Yeah, if there's no way to tell from the request which range has actually been returned that seems like a deal-breaker. The spec’s allowance for a partial response is explicitly motivated by the response being self-describing, and if after Chrome’s creative reinterpretation it is not, then it’s not clear what the client could even do.
> Honestly, this genre of "big tech company refused to fix my very obscure edge case and that confirms all my priors about them" post is getting a little tiresome.

Ahh, let's just wait for the startup to fix it then.

I'm assuming that the OP is using a signed request and the fact that Chrome rewrites the request is what is causing the 403.

I'm interested in what kind of application depends on this behavior - if an application gets partial data from the server, especially one that doesn't match the content-length header, that should always be an error to me.
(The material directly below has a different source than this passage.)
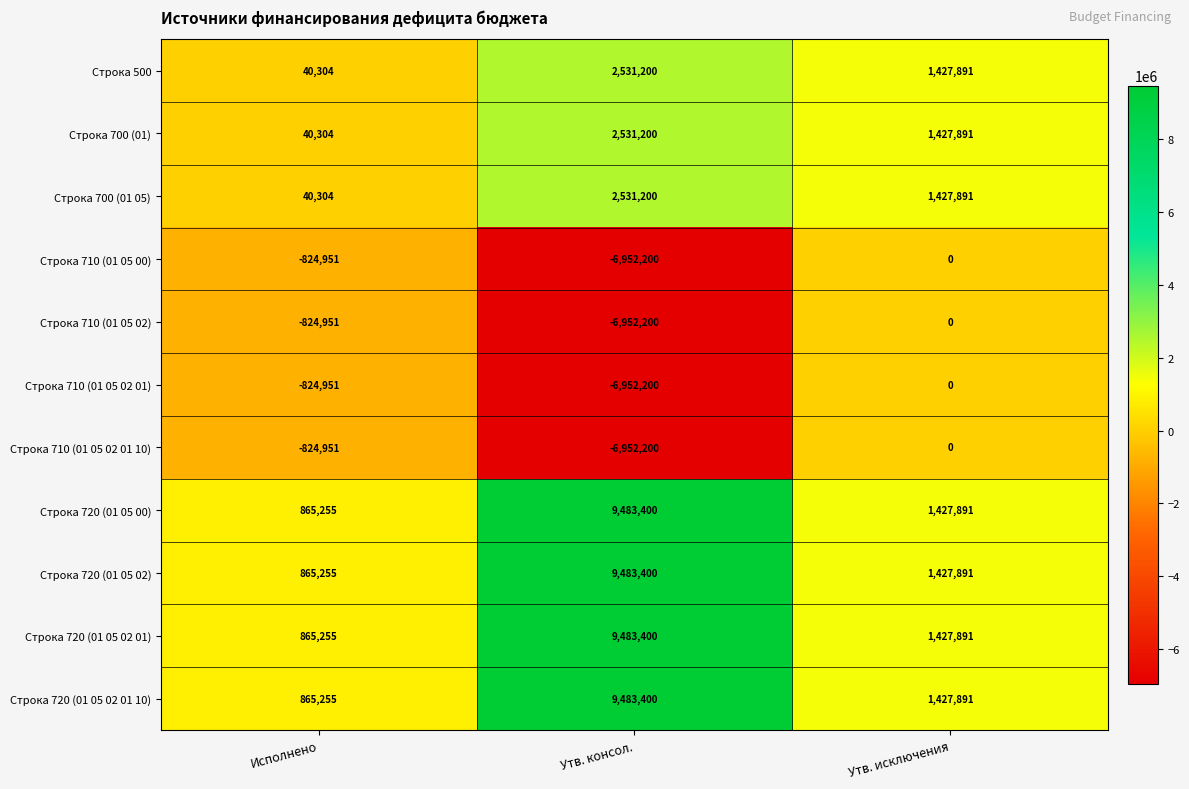

What is the difference between the highest and lowest values at Исполнено?

1690206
Some authentication schemes have a short-lived "authorization token", that is valid for like 5 minutes, and a longer-lived "refresh token", which is valid for like a week or two; and return a 403 when the authorization token expires to prompt the client to refresh the token. (See say, supertokens.com .) If your auth token expired in the middle of a multi-part download, it could cause this situation that triggered this bug.
So if you get less HTTP bytes than expected, then it’s a HTTP response error and you throw the whole thing away. For example, this sort of situation happens when streaming HTTP. The server first has to send the response headers, which would be a simple 200/206, then the data, which could have a much more complicated code path. If there is an error in that data code path, all you can do is close the connection and trigger an HTTP error since less bytes were delivered than advertised. Client needs to detect this and retry. While this may seem uncommon, this is well understood behavior for HTTP systems.
Or more likely for a range download, you use the bytes you got and keep making further range requests, to get the whole resource in however many tries it takes. And the 403 would come through as soon as you hit an uncached part of the resource.
Unrelated but I cannot imagine anyone on this site still using Chrome. It's an advertising tool and with the change to remove Ublock and enforce DRM every more aggressively, it has so little to offer. I only use it for casting. Hard to see why anyone would use it for anything else at all.
While true for chrome, I suspect a lot of us (myself included) are using chromium or some derivative.